## [Collected data]
- Opening Delimiter -
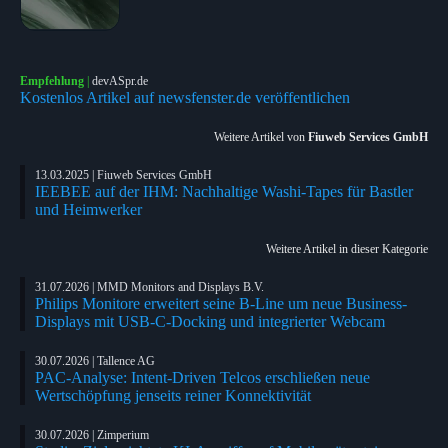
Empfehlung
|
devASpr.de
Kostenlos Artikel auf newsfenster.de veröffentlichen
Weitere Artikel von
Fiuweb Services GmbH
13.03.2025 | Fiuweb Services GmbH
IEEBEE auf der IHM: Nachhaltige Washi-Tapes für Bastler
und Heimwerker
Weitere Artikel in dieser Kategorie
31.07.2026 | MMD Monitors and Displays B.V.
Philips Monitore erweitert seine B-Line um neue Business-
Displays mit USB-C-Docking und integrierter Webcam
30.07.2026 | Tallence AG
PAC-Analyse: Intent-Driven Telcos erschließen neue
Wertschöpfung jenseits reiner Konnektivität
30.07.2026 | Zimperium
- Closing Delimiter -
- Opening Delimiter -
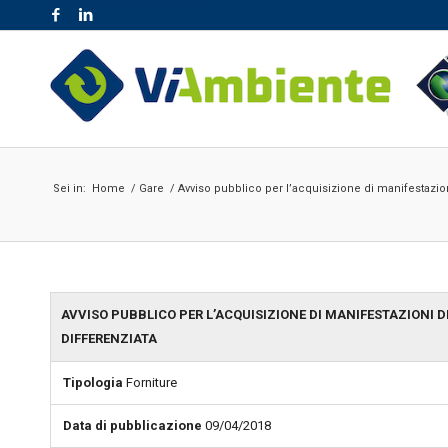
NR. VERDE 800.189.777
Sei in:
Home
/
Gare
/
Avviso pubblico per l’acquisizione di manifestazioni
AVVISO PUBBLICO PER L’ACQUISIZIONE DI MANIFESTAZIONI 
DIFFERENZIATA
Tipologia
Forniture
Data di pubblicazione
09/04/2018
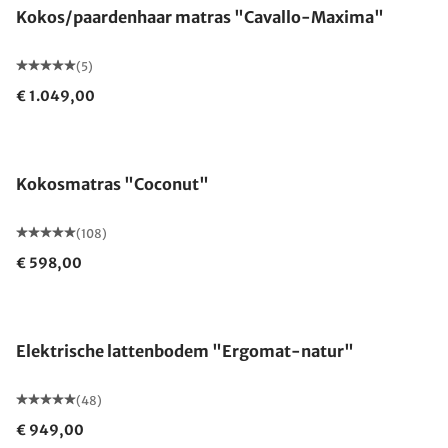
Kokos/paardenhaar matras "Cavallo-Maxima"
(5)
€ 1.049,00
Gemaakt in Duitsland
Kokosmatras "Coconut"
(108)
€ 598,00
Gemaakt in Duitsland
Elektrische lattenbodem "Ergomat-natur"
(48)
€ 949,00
- Closing Delimiter -
## [TASK ITEM]
Above are the records; from them, give again exactly the lines from the one containing "Philips Monitore erweitert" through the one containing "30.07.2026 | Zimperium", both included.

## [WRITTEN SOLUTION]
Philips Monitore erweitert seine B-Line um neue Business-
Displays mit USB-C-Docking und integrierter Webcam
30.07.2026 | Tallence AG
PAC-Analyse: Intent-Driven Telcos erschließen neue
Wertschöpfung jenseits reiner Konnektivität
30.07.2026 | Zimperium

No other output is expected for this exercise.